Kärra KIF
- Full name: Kärra/Klareberg Idrottsförening
- Nickname: KKIF
- Ground: Klarebergsvallen Hisings Kärra Gothenburg Sweden
- Chairman: Ulf Jansson
- League: Division 4 Göteborg B
| Home colours | Away colours |

= Kärra KIF =

Swedish football club

Kärra KIF (also known as Kärra/Klareberg IF) is a Swedish football club located in Hisings Kärra, Gothenburg.

==Background==
Kärra KIF currently plays in Division 4 Göteborg B which is the sixth tier of Swedish football. They play their home matches at the Klarebergsvallen in Hisings Kärra.

The club is affiliated to Göteborgs Fotbollförbund.

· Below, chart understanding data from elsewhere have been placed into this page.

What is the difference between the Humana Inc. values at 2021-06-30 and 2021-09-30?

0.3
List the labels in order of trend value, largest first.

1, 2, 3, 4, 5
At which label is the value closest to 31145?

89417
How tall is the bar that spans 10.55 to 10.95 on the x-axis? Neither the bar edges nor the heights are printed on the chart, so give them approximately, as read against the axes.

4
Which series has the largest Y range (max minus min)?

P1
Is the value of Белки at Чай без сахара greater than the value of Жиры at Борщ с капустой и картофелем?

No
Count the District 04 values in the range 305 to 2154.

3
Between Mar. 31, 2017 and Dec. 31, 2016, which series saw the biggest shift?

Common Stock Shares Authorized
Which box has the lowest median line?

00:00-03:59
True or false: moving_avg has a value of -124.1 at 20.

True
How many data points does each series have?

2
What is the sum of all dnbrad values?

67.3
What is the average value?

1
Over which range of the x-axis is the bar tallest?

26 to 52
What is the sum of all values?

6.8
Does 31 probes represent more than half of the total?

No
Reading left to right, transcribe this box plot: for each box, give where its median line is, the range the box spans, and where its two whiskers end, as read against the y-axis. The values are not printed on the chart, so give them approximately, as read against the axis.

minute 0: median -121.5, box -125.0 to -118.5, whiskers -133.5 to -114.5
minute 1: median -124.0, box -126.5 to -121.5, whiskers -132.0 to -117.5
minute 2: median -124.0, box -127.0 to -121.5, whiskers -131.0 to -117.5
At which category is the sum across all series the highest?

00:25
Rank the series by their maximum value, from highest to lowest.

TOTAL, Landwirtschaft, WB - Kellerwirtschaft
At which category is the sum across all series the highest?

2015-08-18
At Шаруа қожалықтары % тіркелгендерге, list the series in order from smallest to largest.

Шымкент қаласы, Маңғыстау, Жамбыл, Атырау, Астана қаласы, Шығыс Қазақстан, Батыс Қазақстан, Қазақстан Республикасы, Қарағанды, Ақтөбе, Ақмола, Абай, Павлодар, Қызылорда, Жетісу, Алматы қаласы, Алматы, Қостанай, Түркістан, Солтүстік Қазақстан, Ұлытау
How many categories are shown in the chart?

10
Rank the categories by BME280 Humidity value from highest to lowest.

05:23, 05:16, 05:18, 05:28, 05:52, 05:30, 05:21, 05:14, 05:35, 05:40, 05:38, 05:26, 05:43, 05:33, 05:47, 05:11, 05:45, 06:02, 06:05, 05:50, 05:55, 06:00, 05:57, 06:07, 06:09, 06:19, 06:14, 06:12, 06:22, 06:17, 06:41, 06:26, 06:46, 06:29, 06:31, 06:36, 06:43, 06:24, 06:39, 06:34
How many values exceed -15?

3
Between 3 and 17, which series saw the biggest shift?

Kärra IF have competed in the Svenska Cupen on 5 occasions and have played 7 matches in the competition.

==Season to season==

| Season | Level | Division | Section | Position | Movements |
|---|---|---|---|---|---|
| 2006* | Tier 8 | Division 6 | Göteborg D | 1st | Promoted |
| 2007 | Tier 7 | Division 5 | Göteborg A | 4th |  |
| 2008 | Tier 7 | Division 5 | Göteborg A | 3rd | Promoted |
| 2009 | Tier 6 | Division 4 | Göteborg A | 1st | Promoted |
| 2010 | Tier 5 | Division 3 | Nordvästra Götalandd | 9th | Relegation Playoffs – Relegated |
| 2011 | Tier 6 | Division 4 | Göteborg B | 6th |  |

- League restructuring in 2006 resulted in a new division being created at Tier 3 and subsequent divisions dropping a level.